When all the Modest Mouse fans started leaving the stadium, I made my move–all the way up front to within about 15 feet of the security guards in front. Reached in my pocket for my earplugs–oops, still at home. Hoped that the sound system wasn’t as deafening as it was at the 9:30 Club, where I had last seen Sonic Youth in 1998–before all their gear got stolen, before Jim O’Rourke joined, before they released the mostly throwaway NYC Ghosts & Flowers and the brilliant Murray Street.

A commotion. Lee Ranaldo had hopped on stage to check some of the gear. We yelled, “Lee!” He turned around and grinned as he headed back offstage. A few minutes later, the band came out and plugged in. Thurston started with a few chords. “Kotton Krown.” Then “The Empty Page.” Then “Drunken Butterfly.” People started really getting into this one–crowd was moshing and some people started crowd surfing. But the energy was really good. Amazing, in fact. Then someone cut in front of me and just stood there. But the nice geek next to me (with whom I had discussed SourceForge prior to the show) and his girlfriend (who looked uncannily like Rory Gilmore) helped me get rid of him.

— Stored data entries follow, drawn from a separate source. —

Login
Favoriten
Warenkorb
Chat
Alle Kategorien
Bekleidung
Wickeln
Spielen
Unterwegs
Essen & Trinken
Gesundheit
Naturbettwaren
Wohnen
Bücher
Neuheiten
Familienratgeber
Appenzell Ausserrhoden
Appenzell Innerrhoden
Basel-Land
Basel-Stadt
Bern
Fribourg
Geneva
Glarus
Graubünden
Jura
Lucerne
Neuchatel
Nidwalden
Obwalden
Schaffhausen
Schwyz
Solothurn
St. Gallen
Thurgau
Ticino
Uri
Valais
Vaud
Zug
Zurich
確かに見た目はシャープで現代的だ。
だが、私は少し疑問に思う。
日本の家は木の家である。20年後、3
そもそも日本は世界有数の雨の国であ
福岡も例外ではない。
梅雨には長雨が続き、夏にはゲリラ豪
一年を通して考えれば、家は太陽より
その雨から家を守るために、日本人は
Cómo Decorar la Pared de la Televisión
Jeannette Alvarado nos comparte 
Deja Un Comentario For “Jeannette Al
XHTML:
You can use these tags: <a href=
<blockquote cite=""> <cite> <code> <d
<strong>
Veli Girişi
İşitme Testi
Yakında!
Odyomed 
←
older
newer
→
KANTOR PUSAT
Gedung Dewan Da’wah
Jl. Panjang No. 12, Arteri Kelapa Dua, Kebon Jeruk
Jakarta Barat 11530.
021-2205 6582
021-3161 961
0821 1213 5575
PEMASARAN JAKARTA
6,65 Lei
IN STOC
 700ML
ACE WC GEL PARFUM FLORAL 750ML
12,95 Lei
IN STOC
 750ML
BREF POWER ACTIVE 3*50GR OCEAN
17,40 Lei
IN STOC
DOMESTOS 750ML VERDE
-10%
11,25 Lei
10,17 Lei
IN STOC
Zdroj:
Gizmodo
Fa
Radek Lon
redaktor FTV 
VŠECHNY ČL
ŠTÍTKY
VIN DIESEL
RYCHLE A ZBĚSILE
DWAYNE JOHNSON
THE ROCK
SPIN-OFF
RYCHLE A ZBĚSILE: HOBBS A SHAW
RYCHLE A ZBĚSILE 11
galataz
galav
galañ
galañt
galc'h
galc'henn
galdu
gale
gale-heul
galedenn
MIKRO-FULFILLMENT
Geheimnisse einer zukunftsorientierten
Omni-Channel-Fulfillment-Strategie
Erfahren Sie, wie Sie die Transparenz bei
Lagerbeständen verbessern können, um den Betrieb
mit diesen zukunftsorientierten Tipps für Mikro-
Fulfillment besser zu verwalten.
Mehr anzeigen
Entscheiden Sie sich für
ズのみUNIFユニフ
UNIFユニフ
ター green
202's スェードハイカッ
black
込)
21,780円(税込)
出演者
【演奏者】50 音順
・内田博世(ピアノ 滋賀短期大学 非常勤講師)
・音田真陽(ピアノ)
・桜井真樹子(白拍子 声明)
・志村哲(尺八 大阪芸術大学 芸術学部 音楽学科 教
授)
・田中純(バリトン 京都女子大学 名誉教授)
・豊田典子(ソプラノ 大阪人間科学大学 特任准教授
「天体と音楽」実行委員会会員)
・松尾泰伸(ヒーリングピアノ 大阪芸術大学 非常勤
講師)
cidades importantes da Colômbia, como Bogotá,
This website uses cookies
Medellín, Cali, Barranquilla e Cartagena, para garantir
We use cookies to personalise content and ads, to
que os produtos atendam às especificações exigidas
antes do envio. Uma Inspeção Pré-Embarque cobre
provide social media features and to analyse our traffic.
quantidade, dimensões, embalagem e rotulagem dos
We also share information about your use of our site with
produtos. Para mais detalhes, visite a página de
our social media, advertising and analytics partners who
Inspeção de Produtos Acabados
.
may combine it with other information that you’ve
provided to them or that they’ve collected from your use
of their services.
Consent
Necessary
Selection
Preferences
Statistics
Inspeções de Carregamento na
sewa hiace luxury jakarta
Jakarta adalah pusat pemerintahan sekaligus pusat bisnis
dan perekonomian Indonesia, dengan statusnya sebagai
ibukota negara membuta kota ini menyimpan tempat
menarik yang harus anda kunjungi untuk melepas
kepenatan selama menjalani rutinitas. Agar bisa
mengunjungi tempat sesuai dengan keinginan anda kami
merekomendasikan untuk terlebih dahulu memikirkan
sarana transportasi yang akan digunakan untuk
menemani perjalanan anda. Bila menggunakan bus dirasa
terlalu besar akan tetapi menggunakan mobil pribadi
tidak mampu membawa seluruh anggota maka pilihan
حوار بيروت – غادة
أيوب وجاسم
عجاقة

More incredible music. I don’t remember the order, but “Radical Adults Lick Godhead Style,” “Candle,” “Sympathy for the Strawberry” (Lee played keyboards and broke two guitar strings!), “Rain on Tin” (Jim O’Rourke got to do some amazing feedback), “Plastic Sun.” A few I’ve forgotten. Then Kim stepped up to the mic as Thurston hit “Kool Thing.” I thought the crowd had been going before, but I was wrong, wrong. The song didn’t miss Chuck D, and it had a nice moment where Kim said, “You gonna free us girls from male, white, corporate oppression? … We have this friend. She had to take most of her clothes off to sell records, her label said. Then the label said, ‘Mariah? You’re half naked, you need a makeover!’”

The band went offstage, then came back on and played “Disconnection Notice.” After the rest of the set, it felt somber and almost valedictory. This was the last set of their tour. Wind came up into Lee’s hair. They left the stage. I left the stadium and drove home.